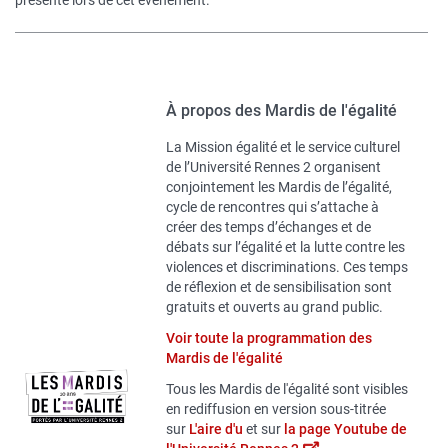
présente lors de cet événement.
À propos des Mardis de l'égalité
La Mission égalité et le service culturel
de l’Université Rennes 2 organisent
conjointement les Mardis de l’égalité,
cycle de rencontres qui s’attache à
créer des temps d’échanges et de
débats sur l’égalité et la lutte contre les
violences et discriminations. Ces temps
de réflexion et de sensibilisation sont
gratuits et ouverts au grand public.
Voir toute la programmation des
Mardis de l'égalité
Tous les Mardis de l'égalité sont visibles
en rediffusion en version sous-titrée
sur
L'aire d'u
et sur
la page Youtube de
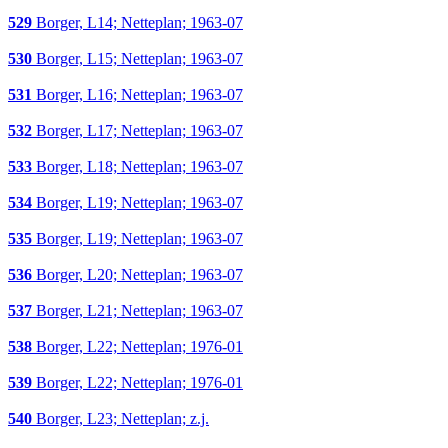
529
Borger, L14; Netteplan; 1963-07
530
Borger, L15; Netteplan; 1963-07
531
Borger, L16; Netteplan; 1963-07
532
Borger, L17; Netteplan; 1963-07
533
Borger, L18; Netteplan; 1963-07
534
Borger, L19; Netteplan; 1963-07
535
Borger, L19; Netteplan; 1963-07
536
Borger, L20; Netteplan; 1963-07
537
Borger, L21; Netteplan; 1963-07
538
Borger, L22; Netteplan; 1976-01
539
Borger, L22; Netteplan; 1976-01
540
Borger, L23; Netteplan; z.j.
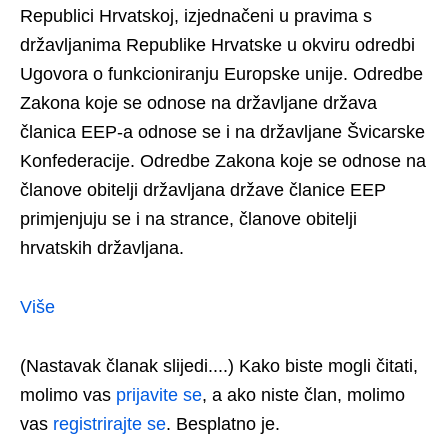
Republici Hrvatskoj, izjednačeni u pravima s
državljanima Republike Hrvatske u okviru odredbi
Ugovora o funkcioniranju Europske unije. Odredbe
Zakona koje se odnose na državljane država
članica EEP-a odnose se i na državljane Švicarske
Konfederacije. Odredbe Zakona koje se odnose na
članove obitelji državljana države članice EEP
primjenjuju se i na strance, članove obitelji
hrvatskih državljana.
Više
​​(Nastavak članak slijedi....) Kako biste mogli čitati,
molimo vas
prijavite se
, a ako niste član, molimo
vas
registrirajte se
. Besplatno je.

### [EXERCISE]
Find every line in the records that contains the word "Borger", and copy each of those lines in full.

### [SOLUTION TO THIS EXERCISE]
Borger, L14; Netteplan; 1963-07
Borger, L15; Netteplan; 1963-07
Borger, L16; Netteplan; 1963-07
Borger, L17; Netteplan; 1963-07
Borger, L18; Netteplan; 1963-07
Borger, L19; Netteplan; 1963-07
Borger, L19; Netteplan; 1963-07
Borger, L20; Netteplan; 1963-07
Borger, L21; Netteplan; 1963-07
Borger, L22; Netteplan; 1976-01
Borger, L22; Netteplan; 1976-01
Borger, L23; Netteplan; z.j.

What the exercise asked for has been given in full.